TRY IT
Copy verbatim the stretch of the records from the line containing "keyboard_arrow_right" through the line containing "Tietosuojakäytäntö", both lines included.

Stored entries
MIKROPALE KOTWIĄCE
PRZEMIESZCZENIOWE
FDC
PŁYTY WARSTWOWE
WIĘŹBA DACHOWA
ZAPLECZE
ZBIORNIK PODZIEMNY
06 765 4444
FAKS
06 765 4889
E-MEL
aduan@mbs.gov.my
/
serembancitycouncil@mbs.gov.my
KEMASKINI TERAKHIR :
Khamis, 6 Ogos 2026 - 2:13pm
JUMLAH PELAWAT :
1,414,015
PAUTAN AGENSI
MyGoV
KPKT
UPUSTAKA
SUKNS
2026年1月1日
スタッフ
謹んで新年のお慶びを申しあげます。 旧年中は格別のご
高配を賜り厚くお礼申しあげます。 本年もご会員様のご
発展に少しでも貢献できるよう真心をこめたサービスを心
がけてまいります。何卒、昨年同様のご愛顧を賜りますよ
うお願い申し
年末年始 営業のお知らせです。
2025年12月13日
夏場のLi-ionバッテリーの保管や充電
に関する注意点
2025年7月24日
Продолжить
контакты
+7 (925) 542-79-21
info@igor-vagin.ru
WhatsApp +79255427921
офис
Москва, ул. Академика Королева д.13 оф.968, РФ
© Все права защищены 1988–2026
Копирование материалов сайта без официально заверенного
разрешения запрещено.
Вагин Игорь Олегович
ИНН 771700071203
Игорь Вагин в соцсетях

---

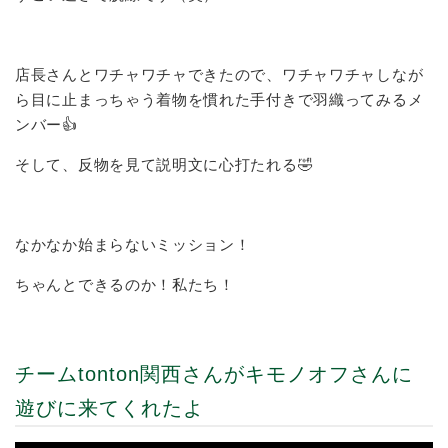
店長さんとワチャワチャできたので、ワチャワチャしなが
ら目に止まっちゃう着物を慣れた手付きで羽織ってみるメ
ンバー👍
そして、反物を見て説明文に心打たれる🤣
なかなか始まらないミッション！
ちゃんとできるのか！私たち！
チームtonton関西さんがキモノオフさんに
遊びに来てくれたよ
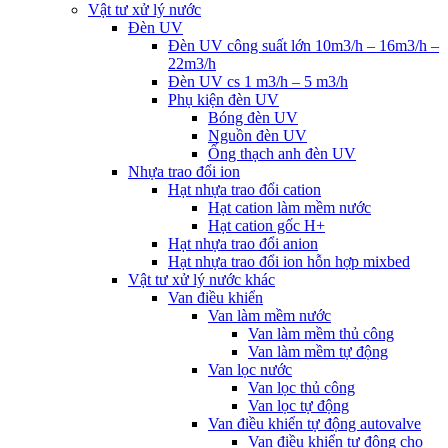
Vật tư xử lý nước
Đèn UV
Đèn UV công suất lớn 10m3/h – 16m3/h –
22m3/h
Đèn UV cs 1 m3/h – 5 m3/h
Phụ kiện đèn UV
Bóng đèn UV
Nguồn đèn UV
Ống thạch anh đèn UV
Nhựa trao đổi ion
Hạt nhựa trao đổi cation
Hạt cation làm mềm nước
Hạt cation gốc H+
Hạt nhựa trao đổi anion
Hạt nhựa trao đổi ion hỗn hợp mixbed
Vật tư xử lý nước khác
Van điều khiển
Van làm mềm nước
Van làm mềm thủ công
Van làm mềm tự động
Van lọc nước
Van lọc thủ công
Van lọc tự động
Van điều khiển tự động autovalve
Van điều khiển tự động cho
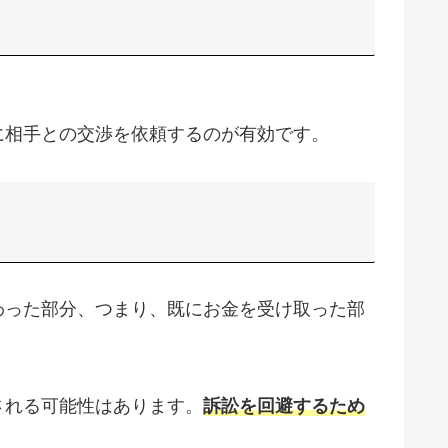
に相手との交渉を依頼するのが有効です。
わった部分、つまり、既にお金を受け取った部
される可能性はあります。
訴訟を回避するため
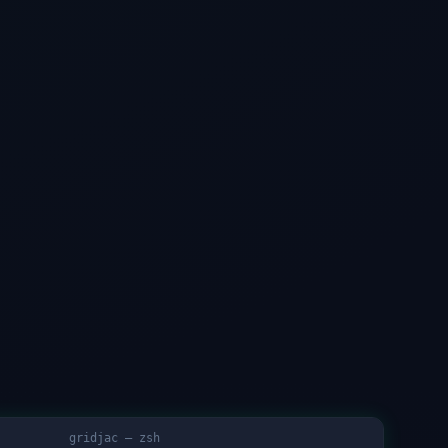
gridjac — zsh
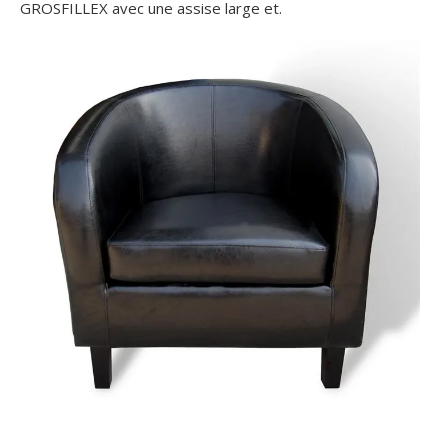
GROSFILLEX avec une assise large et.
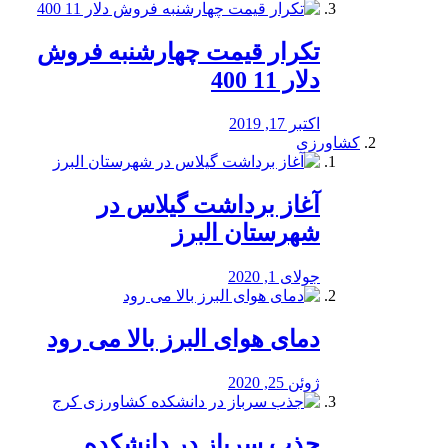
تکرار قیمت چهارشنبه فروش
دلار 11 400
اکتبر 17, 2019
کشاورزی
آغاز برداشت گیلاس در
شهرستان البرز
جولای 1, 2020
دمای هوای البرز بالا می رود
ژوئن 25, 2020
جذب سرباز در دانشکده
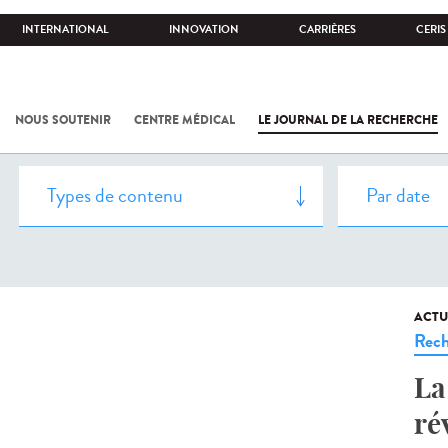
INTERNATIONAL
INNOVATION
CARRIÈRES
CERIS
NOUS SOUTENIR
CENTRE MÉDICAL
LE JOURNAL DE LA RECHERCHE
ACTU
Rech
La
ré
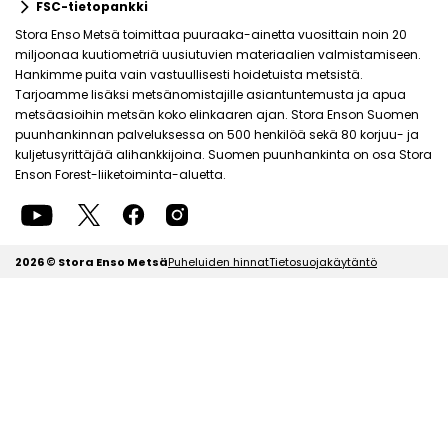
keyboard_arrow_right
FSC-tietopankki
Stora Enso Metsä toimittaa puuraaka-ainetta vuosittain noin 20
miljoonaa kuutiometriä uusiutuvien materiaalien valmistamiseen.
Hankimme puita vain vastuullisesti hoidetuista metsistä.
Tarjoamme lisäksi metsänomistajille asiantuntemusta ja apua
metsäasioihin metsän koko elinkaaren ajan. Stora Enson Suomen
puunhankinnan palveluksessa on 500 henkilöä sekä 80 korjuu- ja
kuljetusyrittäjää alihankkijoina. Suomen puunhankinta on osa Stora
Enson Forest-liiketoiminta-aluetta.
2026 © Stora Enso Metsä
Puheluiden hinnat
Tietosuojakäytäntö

...

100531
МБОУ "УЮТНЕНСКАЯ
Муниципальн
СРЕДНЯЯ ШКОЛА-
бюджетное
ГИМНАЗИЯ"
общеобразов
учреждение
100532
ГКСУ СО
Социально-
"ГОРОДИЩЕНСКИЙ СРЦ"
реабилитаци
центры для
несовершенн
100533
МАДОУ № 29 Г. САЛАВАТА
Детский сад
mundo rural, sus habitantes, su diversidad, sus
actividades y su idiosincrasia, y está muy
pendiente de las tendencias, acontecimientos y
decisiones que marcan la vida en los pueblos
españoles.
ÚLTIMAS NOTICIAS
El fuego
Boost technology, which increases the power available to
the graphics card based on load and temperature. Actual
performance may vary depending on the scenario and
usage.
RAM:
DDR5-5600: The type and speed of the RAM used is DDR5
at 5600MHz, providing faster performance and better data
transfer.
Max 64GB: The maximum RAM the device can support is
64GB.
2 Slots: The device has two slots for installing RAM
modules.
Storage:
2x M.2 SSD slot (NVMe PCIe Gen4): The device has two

EXERCISE SOLUTION
keyboard_arrow_right
FSC-tietopankki
Stora Enso Metsä toimittaa puuraaka-ainetta vuosittain noin 20
miljoonaa kuutiometriä uusiutuvien materiaalien valmistamiseen.
Hankimme puita vain vastuullisesti hoidetuista metsistä.
Tarjoamme lisäksi metsänomistajille asiantuntemusta ja apua
metsäasioihin metsän koko elinkaaren ajan. Stora Enson Suomen
puunhankinnan palveluksessa on 500 henkilöä sekä 80 korjuu- ja
kuljetusyrittäjää alihankkijoina. Suomen puunhankinta on osa Stora
Enson Forest-liiketoiminta-aluetta.
2026 © Stora Enso Metsä
Puheluiden hinnat
Tietosuojakäytäntö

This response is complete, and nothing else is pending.